ピュタゴラスは、ミレトスと近い島の名門に生まれ、エジプトその他に遊学した後、帰郷するが、ポリス僭主の独裁に幻滅し、イタリア半島南端のあるギリシア都市に移り、宗教的学術団体を組織した。この団体は、当時の宗教復興運動に乗じて南イタリア一帯の諸都市の上流社会をとりこみ、進む民主化に対する貴族主義的反動勢力を形成したが、後には、民主主義派に追われることとなった。彼は亡命先の南イタリアのある都市で死んだが、その後も神話的人物になり、奇跡や呪術を行ったとされる。また、彼の一派は、しだいに政治運動からは手を引き、宗教的色彩を深め、その神秘主義的な知識観によって、プラトンをはじめとして、中世や近世にまで延々と影響を与え続けた。
ピュタゴラス派は、独特の教義と生活上の戒律(アクスーマタ)を持つ団体であったが、教団員にのみ秘教的に伝授されたため、その活動や思想の詳細、および、どこまでがピュタゴラス本人によるものであったかは不明確である。しかしながら、彼らは、数や天文、音楽の調和に強い関心を持ち、その神秘主義的な理論に基づいて、魂の浄化を目的とする禁欲的実践を行ったらしい。もっとも、その戒律とは、たとえば、「豆を食べるな」とか、「白い雄鳥にはさわるな」とか、「あかりをつけて鏡を見るな」とか、理解し難いものが多い。

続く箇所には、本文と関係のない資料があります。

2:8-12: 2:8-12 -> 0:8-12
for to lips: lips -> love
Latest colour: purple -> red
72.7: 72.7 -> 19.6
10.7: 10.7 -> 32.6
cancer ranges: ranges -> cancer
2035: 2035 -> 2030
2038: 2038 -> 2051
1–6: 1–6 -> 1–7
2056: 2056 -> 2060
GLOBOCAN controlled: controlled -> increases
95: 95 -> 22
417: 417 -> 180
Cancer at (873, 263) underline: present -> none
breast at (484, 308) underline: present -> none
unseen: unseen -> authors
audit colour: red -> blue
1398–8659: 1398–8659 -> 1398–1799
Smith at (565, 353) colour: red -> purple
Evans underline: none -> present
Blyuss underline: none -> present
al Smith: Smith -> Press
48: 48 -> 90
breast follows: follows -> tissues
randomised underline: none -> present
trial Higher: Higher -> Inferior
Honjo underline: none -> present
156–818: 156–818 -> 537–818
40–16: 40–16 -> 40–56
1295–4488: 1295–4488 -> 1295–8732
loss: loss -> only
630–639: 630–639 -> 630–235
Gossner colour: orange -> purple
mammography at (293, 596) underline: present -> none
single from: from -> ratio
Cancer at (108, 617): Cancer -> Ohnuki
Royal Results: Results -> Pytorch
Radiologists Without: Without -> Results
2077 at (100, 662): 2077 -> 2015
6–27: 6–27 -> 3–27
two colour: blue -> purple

《実用算術》から《理論数学》への昇華、および、数学的諸発見に対する彼らの貢献はたしかに偉大なものであり、その後の諸学の発展に大きく貢献したが、しかしまた、それと表裏一体の数理論理に対する至上理想主義は、現実観察の蔑視、宗教的知識崇拝となって、さまざまな悪影響をも及ぼしている。これは、現代の科学至上主義、コンピューター崇拝にまでつながるものであると言えよう。